Le ministère des Armées met deux millions d'euros pour créer un centre d'excellence à Toulouse pour étudier les entraves à la montée en puissance d'une économie de guerre en France et lancer un observatoire des contrôles aux exportations.Début janvier, Emmanuel Macron a sonné l'alerte devant les industriels de la défense : si les cadences de production n'augmentent pas dans l'Hexagone, la France ira « chercher des solutions européennes si elles sont plus rapides ou plus efficaces ». Alors que depuis 2022 et le déclenchement de la guerre en Ukraine, le président de la République appelle de ses vœux la mise en place d'une économie de la guerre, cette dernière peine à s'organiser.
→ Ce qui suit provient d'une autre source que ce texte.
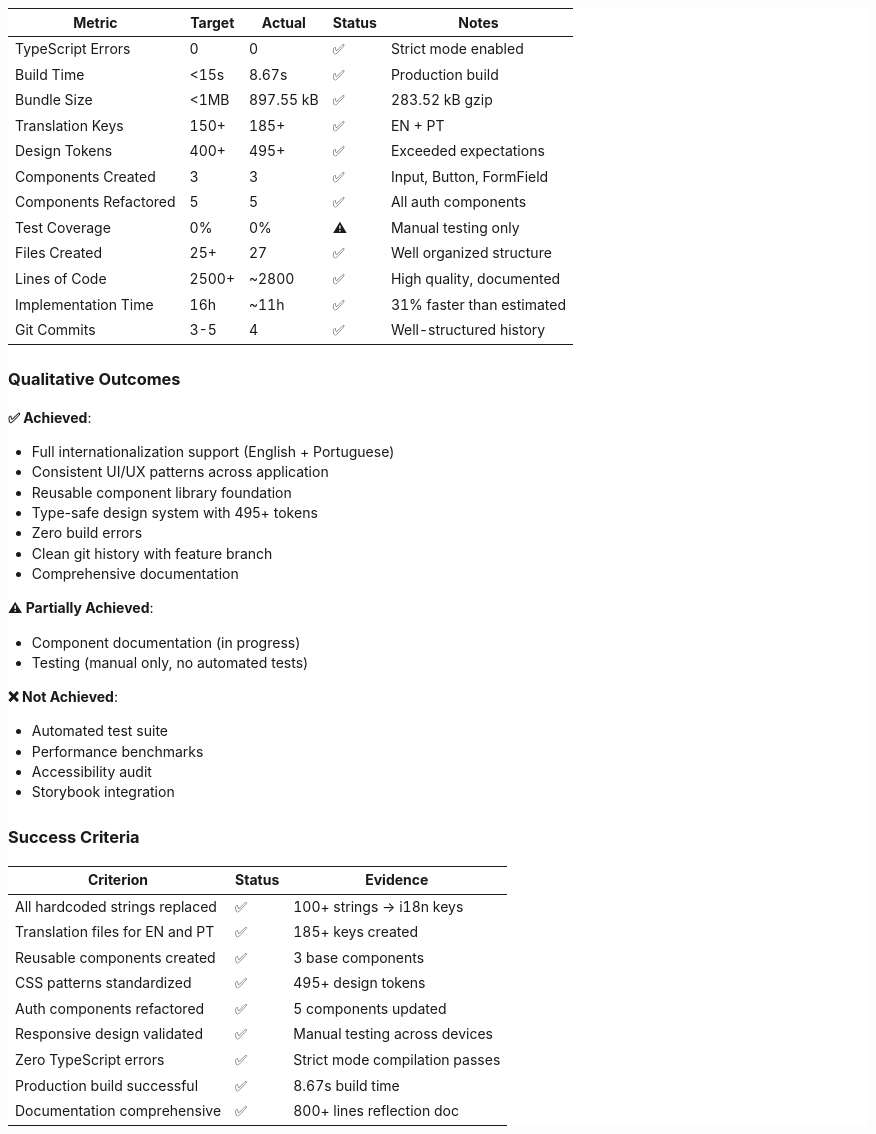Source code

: | Metric                | Target | Actual    | Status | Notes                     |
| --------------------- | ------ | --------- | ------ | ------------------------- |
| TypeScript Errors     | 0      | 0         | ✅     | Strict mode enabled       |
| Build Time            | <15s   | 8.67s     | ✅     | Production build          |
| Bundle Size           | <1MB   | 897.55 kB | ✅     | 283.52 kB gzip            |
| Translation Keys      | 150+   | 185+      | ✅     | EN + PT                   |
| Design Tokens         | 400+   | 495+      | ✅     | Exceeded expectations     |
| Components Created    | 3      | 3         | ✅     | Input, Button, FormField  |
| Components Refactored | 5      | 5         | ✅     | All auth components       |
| Test Coverage         | 0%     | 0%        | ⚠️     | Manual testing only       |
| Files Created         | 25+    | 27        | ✅     | Well organized structure  |
| Lines of Code         | 2500+  | ~2800     | ✅     | High quality, documented  |
| Implementation Time   | 16h    | ~11h      | ✅     | 31% faster than estimated |
| Git Commits           | 3-5    | 4         | ✅     | Well-structured history   |

### Qualitative Outcomes

**✅ Achieved**:

- Full internationalization support (English + Portuguese)
- Consistent UI/UX patterns across application
- Reusable component library foundation
- Type-safe design system with 495+ tokens
- Zero build errors
- Clean git history with feature branch
- Comprehensive documentation

**⚠️ Partially Achieved**:

- Component documentation (in progress)
- Testing (manual only, no automated tests)

**❌ Not Achieved**:

- Automated test suite
- Performance benchmarks
- Accessibility audit
- Storybook integration

### Success Criteria

| Criterion                       | Status | Evidence                       |
| ------------------------------- | ------ | ------------------------------ |
| All hardcoded strings replaced  | ✅     | 100+ strings → i18n keys       |
| Translation files for EN and PT | ✅     | 185+ keys created              |
| Reusable components created     | ✅     | 3 base components              |
| CSS patterns standardized       | ✅     | 495+ design tokens             |
| Auth components refactored      | ✅     | 5 components updated           |
| Responsive design validated     | ✅     | Manual testing across devices  |
| Zero TypeScript errors          | ✅     | Strict mode compilation passes |
| Production build successful     | ✅     | 8.67s build time               |
| Documentation comprehensive     | ✅     | 800+ lines reflection doc      |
Pour mieux comprendre les freins à ce réarmement, le ministère des Armées vient de créer un centre d'excellence à Toulouse doté d'1,93 million d'euros jusqu'en 2030.
Un domaine sous-étudié
Baptisé Aerods (pour Aérospatial, défense et sciences sociales), ce centre s’appuiera sur l’expertise d’une quinzaine de chercheurs de l’université Toulouse-Capitole, en partenariat avec l’Onera, l’Isae-Supaero et des industriels du secteur de l’armement comme Airbus Defence and Space.
« Il faut savoir que les politiques de défense en général, les politiques d'armement en particulier, sont sous-étudiées en France et rarement analysées en détail alors même qu'elles touchent à des enjeux centraux. L'ambition de ce centre est de décortiquer toutes ces contraintes (juridiques, économiques, industrielles et politiques) qui pèsent sur les acteurs publics et privés », relève Florent Pouponneau, directeur du centre d'excellence et maître de conférences en sciences politiques à l'université Toulouse Capitole.
Plusieurs pistes de recherche seront lancées. « Les volontés politiques de réarmement se heurtent d'abord à des résistances liées au coût financier très élevé des programmes et aux difficultés de la coopération entre une multitude d'acteurs, publics et privés. Il existe aussi des résistances liées à l'inertie des procédures organisationnelles, à la fragmentation de la base industrielle, à la complexité des réglementations nationales, européennes et internationales, ou encore aux difficultés de l'évaluation des investissements réalisés », liste le chercheur.
En juin dernier, le président de la Commission des affaires étrangères et de la défense du Sénat, Cédric Perrin, s'inquiétait dans La Tribune : « Il n'y a pas d'argent, il n'y a pas de commande » de la part de l'État. Pourtant, le ministère des Armées pousse les industriels de la filière à produire plus et plus vite.